Without the pictures, set down every record below exactly as it reads.

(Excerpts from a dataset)

□ □ □ □

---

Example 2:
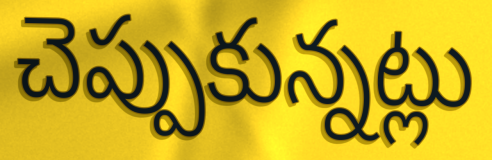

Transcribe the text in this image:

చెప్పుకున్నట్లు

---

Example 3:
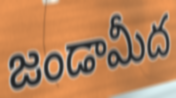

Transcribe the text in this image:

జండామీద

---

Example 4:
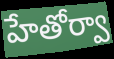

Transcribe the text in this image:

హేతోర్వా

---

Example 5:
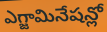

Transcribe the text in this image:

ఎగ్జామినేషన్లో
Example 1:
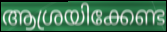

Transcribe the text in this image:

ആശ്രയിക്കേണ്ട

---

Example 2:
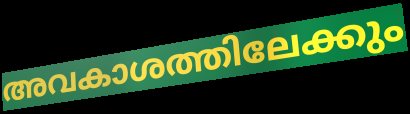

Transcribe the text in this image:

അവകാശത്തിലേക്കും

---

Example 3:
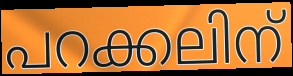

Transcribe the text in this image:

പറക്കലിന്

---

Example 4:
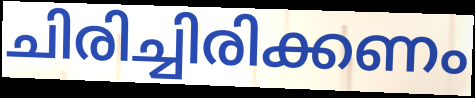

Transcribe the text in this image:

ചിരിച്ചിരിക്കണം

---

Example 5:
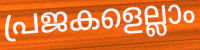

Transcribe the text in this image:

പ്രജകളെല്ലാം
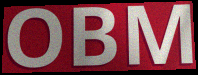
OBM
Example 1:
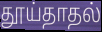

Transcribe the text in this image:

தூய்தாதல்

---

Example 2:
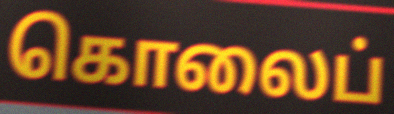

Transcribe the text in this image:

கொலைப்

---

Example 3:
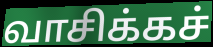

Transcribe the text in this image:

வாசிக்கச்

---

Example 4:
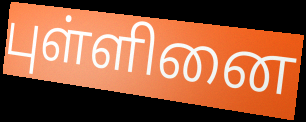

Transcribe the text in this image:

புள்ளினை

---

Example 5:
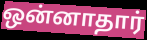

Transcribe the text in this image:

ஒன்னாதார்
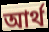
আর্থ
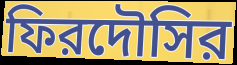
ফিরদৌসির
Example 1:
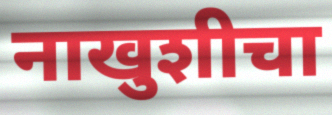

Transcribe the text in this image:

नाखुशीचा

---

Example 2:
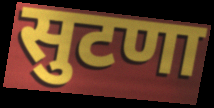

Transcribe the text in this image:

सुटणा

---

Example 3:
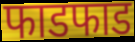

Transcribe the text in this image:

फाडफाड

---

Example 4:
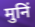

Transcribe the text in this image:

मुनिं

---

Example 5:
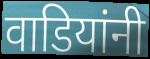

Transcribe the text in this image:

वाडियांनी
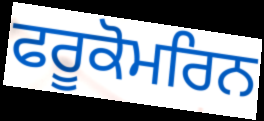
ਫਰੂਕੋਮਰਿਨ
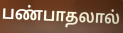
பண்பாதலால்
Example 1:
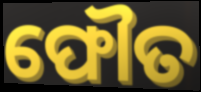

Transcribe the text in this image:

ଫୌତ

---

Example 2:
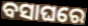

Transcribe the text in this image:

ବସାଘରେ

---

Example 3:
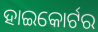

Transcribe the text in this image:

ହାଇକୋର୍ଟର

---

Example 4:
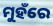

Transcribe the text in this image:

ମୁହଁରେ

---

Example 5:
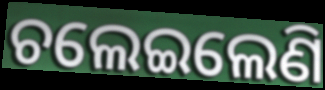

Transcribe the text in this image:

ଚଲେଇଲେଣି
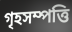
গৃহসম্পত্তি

□ □ □ □

EXERCISE OUTPUT:
---

Example 2:

Transcribe the text in this image:

చెప్పుకున్నట్లు

---

Example 3:

Transcribe the text in this image:

జండామీద

---

Example 4:

Transcribe the text in this image:

హేతోర్వా

---

Example 5:

Transcribe the text in this image:

ఎగ్జామినేషన్లో
Example 1:

Transcribe the text in this image:

ആശ്രയിക്കേണ്ട

---

Example 2:

Transcribe the text in this image:

അവകാശത്തിലേക്കും

---

Example 3:

Transcribe the text in this image:

പറക്കലിന്

---

Example 4:

Transcribe the text in this image:

ചിരിച്ചിരിക്കണം

---

Example 5:

Transcribe the text in this image:

പ്രജകളെല്ലാം
OBM
Example 1:

Transcribe the text in this image:

தூய்தாதல்

---

Example 2:

Transcribe the text in this image:

கொலைப்

---

Example 3:

Transcribe the text in this image:

வாசிக்கச்

---

Example 4:

Transcribe the text in this image:

புள்ளினை

---

Example 5:

Transcribe the text in this image:

ஒன்னாதார்
আর্থ
ফিরদৌসির
Example 1:

Transcribe the text in this image:

नाखुशीचा

---

Example 2:

Transcribe the text in this image:

सुटणा

---

Example 3:

Transcribe the text in this image:

फाडफाड

---

Example 4:

Transcribe the text in this image:

मुनिं

---

Example 5:

Transcribe the text in this image:

वाडियांनी
ਫਰੂਕੋਮਰਿਨ
பண்பாதலால்
Example 1:

Transcribe the text in this image:

ଫୌତ

---

Example 2:

Transcribe the text in this image:

ବସାଘରେ

---

Example 3:

Transcribe the text in this image:

ହାଇକୋର୍ଟର

---

Example 4:

Transcribe the text in this image:

ମୁହଁରେ

---

Example 5:

Transcribe the text in this image:

ଚଲେଇଲେଣି
গৃহসম্পত্তি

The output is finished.